The most crucial idea is the following lemma: Lemma: Let $ n$ be some positive integer, greater than $ 3$.For an arbitrary set of points, $ A_1,A_2,\dots, A_n$, define point $ P$, which lies in the plane of points $ A_1,A_2,\dots, A_n$, as a point, sum of distances from which to the points $ A_i$ reaches minimum. Then the following equation holds: \[ \sum_{i = 1}^{n}\frac {\overline{PA_i}}{|PA_i|} = 0 \] Proof: Let me just to sketch it out: Suppose that $ (x,y)$ are the coordinates of the point $ P$, and $ (x_i,y_i)$, where $ i = 0,1,2,\dots,n$, are the coordinates of points $ Q,A_1,A_2,\dots, A_n$, respectively. Denote by $ f_Q(x,y) = |\overline{PQ}|$. If positive reals $ \alpha, \beta$ satisfy to the following conditions: 1. $ \alpha + \beta = 1$ 2. There exist two points $ P'(x',y')$ and $ P''(x'',y'')$, so that: \[ x = \alpha\cdot x' + \beta\cdot x'', y = \alpha\cdot y' + \beta\cdot y'' \] Therefore, $ f_Q(\alpha\cdot x' + \beta\cdot x'', \alpha\cdot y' + \beta\cdot y'') = |\overline{PQ}| < \alpha|\overline{QP'}| + \beta|\overline{QP''}| =$ $ = \alpha f_Q\left(x',y'\right) + \beta f_Q\left(x'',y''\right)$. It means that $ f_Q$ is a strictly convex function, hence, it has only one minimum point. Afterwards, we might use the fact that, in order to reach minimum at some point, for every unit vector $ \overline{e} = (\cos{\alpha},\sin{\alpha})$, derivative of the function in the line of $ e$ must be nonnegative. Using this property and recalling that sum of derivatives is derivative of the sum, we get the desired equation. $ \square$. Obviously if these points, $ A_1,A_2,\dots A_n$ form regular $ n$-gon, then the point $ X$ coincides with center of $ n$-gon. I am going to prove a slightly stronger result, namely, define points $ B_i$ as intersection with circumcircle of $ n$-gon, instead of intersection with its boundary. If $ O$ is the center and $ R$ is the circumradius, then $ \sum_{i = 1}^{n}PA_i + \sum_{i = 1}^{n}PB_i\leq 2 \sum_{i = 1}^{n} OA_i\leq 2\sum_{i = 1}^{n} PA_i$. Therefore, $ \sum_{i = 1}^{n} PA_i\ge \sum_{i = 1}^{n} PB_i$ $ \blacksquare$

Is there any easier, non-calculus proof of Erken's lemma?

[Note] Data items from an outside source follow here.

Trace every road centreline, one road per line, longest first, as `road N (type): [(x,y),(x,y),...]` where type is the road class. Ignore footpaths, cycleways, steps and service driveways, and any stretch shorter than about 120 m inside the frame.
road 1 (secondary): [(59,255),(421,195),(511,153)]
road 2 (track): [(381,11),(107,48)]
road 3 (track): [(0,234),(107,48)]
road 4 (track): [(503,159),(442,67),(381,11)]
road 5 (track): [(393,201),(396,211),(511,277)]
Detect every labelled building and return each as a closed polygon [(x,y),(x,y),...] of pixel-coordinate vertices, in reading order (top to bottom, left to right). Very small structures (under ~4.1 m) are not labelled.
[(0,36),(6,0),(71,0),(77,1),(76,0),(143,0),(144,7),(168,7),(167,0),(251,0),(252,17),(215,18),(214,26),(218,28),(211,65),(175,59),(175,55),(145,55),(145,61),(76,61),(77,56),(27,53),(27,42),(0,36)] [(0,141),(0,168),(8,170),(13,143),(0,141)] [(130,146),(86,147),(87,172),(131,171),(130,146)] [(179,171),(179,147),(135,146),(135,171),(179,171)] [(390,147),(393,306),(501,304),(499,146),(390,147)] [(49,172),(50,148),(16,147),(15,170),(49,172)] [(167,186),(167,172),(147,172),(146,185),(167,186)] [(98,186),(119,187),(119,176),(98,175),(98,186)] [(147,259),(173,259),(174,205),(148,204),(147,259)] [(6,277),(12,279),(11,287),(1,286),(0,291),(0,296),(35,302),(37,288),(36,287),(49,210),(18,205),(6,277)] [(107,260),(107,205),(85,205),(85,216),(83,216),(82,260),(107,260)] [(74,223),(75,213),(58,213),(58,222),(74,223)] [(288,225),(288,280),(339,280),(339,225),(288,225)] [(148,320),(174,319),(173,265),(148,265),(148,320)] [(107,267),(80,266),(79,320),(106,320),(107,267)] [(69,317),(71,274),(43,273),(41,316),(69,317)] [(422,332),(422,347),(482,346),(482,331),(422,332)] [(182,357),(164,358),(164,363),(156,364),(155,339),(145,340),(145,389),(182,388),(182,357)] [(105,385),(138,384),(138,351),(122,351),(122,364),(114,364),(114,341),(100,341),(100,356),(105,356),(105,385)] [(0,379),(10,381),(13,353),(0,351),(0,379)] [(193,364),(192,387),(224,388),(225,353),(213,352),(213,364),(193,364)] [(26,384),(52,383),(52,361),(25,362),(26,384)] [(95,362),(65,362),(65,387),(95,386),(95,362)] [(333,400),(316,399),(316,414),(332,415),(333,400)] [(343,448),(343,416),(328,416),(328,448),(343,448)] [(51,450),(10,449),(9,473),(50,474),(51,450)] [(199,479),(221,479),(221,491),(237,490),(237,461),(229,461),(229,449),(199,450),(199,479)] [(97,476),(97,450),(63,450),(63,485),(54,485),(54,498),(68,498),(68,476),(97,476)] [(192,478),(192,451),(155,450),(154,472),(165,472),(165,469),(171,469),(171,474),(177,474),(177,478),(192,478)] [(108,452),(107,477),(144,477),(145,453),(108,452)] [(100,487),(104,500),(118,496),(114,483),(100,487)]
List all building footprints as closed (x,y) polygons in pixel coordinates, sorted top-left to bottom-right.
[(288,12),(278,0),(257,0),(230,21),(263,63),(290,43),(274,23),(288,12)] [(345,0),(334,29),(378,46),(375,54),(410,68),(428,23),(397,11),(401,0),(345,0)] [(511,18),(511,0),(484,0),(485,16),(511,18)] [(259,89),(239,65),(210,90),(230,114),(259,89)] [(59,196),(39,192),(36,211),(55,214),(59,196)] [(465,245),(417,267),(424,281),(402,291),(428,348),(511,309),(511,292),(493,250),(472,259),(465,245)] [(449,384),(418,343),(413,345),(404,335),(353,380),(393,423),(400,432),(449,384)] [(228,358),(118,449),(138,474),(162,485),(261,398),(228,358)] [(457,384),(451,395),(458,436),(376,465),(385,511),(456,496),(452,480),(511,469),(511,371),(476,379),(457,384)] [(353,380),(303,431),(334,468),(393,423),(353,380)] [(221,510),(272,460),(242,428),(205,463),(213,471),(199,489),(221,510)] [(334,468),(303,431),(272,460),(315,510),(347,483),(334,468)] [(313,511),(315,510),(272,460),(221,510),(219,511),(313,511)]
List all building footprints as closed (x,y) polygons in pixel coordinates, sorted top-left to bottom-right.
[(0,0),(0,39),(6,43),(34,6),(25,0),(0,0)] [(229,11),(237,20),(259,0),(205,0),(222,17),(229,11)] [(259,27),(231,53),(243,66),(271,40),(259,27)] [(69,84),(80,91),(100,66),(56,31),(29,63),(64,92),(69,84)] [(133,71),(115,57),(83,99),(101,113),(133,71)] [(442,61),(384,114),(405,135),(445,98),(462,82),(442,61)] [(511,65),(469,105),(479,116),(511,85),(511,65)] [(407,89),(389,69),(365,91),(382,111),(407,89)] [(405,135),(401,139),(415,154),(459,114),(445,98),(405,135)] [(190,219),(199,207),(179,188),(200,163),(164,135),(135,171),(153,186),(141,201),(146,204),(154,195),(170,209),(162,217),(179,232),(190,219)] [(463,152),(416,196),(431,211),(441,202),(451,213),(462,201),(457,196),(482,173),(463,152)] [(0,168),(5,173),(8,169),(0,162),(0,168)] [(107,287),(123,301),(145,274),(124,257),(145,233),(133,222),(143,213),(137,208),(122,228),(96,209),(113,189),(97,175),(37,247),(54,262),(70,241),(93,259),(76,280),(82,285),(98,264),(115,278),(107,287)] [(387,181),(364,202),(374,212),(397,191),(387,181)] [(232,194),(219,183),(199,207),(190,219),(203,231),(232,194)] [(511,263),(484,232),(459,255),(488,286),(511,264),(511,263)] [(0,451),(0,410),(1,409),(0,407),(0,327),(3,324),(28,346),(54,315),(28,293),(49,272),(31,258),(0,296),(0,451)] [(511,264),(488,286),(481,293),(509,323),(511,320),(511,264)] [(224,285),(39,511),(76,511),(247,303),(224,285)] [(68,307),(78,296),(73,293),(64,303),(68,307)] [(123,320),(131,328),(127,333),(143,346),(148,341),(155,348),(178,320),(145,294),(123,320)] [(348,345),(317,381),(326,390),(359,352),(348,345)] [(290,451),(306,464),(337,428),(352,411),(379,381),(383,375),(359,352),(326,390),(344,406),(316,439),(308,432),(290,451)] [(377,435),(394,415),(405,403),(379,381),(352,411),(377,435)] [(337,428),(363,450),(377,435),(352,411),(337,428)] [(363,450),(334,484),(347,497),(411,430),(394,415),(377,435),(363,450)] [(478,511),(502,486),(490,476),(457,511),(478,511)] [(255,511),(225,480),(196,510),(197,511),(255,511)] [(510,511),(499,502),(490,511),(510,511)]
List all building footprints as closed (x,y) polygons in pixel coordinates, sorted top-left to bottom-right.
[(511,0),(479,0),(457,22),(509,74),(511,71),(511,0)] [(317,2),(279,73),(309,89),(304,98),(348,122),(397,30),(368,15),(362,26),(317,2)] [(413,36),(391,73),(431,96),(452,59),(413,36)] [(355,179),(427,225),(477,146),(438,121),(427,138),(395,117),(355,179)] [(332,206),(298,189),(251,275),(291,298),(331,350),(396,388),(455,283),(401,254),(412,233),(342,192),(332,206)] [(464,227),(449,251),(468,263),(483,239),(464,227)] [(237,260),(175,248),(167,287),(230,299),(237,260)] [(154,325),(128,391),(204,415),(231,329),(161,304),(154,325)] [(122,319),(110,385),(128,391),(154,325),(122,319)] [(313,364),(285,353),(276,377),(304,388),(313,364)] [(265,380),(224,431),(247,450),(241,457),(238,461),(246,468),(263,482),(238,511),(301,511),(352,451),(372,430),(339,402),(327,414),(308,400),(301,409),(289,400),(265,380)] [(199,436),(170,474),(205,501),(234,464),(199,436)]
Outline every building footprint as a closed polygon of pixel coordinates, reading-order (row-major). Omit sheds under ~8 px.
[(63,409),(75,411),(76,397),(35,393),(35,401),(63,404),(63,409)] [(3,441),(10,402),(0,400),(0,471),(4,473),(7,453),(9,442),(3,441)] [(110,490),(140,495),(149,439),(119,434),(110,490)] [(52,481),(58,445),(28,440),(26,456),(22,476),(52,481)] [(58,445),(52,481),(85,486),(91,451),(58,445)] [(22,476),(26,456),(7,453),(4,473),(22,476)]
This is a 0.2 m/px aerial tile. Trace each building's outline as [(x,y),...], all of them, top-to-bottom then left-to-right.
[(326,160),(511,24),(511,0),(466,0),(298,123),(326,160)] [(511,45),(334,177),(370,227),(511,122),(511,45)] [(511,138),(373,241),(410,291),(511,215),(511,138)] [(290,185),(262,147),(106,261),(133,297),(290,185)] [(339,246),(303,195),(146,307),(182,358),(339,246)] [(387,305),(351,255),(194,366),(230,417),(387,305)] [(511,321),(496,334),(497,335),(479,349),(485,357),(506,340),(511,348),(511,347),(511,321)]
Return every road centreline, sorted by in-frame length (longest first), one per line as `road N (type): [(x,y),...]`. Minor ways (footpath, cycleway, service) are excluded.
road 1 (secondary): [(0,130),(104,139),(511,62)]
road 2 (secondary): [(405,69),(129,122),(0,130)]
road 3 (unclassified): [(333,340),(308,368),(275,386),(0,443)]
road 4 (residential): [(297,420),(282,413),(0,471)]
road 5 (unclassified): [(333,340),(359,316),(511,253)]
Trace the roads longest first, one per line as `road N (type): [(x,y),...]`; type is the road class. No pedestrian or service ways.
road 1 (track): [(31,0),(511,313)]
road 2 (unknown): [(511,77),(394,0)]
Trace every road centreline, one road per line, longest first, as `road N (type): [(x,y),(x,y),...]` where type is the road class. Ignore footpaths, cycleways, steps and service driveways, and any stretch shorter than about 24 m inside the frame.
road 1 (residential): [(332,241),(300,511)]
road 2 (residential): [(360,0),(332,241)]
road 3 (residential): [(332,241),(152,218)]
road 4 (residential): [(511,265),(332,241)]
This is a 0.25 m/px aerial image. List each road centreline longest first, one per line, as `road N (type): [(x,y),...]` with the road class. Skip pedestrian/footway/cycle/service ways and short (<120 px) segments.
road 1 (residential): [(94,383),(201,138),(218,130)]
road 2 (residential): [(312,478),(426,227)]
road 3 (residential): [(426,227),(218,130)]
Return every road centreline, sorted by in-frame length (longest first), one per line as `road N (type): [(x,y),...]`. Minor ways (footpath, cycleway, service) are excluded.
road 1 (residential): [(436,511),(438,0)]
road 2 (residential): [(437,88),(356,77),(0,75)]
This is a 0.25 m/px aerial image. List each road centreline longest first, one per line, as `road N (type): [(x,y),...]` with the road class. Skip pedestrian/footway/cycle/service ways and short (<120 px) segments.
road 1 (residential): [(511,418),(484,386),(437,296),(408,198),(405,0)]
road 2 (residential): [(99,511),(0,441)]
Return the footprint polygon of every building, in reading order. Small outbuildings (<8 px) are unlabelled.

We look $A_i=A_j$ iff $n \mid i-j$ Note that if $k=\lfloor \frac{n}{2} \rfloor +1$, $A_1A_k$ is longest diagonal of that polygons We have $A_iP+PB_i =A_iB_i \leq d$ and $A_iP+PA_{i+k}\geq A_iA_{i+k}=d$ for each $i=1,2,...,n$ Summing up the inequality give us $2\sum_{i=1}^{n}{PA_i} \geq nd \geq \sum_{i=1}^{n}{PA_i +PB_i}$ So $\sum_{i=1}^n{PA_i} \geq \sum_{i=1}^{n}{PB_i}$

ThE-dArK-lOrD wrote: Note that if $k=\lfloor \frac{n}{2} \rfloor +1$, $A_1A_k$ is longest diagonal of that polygons We have $A_iP+PB_i =A_iB_i \leq d$ and $A_iP+PA_{i+k}\geq A_iA_{i+k}=d$ for each $i=1,2,...,n$ when $n$ is even, $A_iA_{i+k}$ is not the longest diagonal of that polygon, but $A_iA_{i+k-1} is$.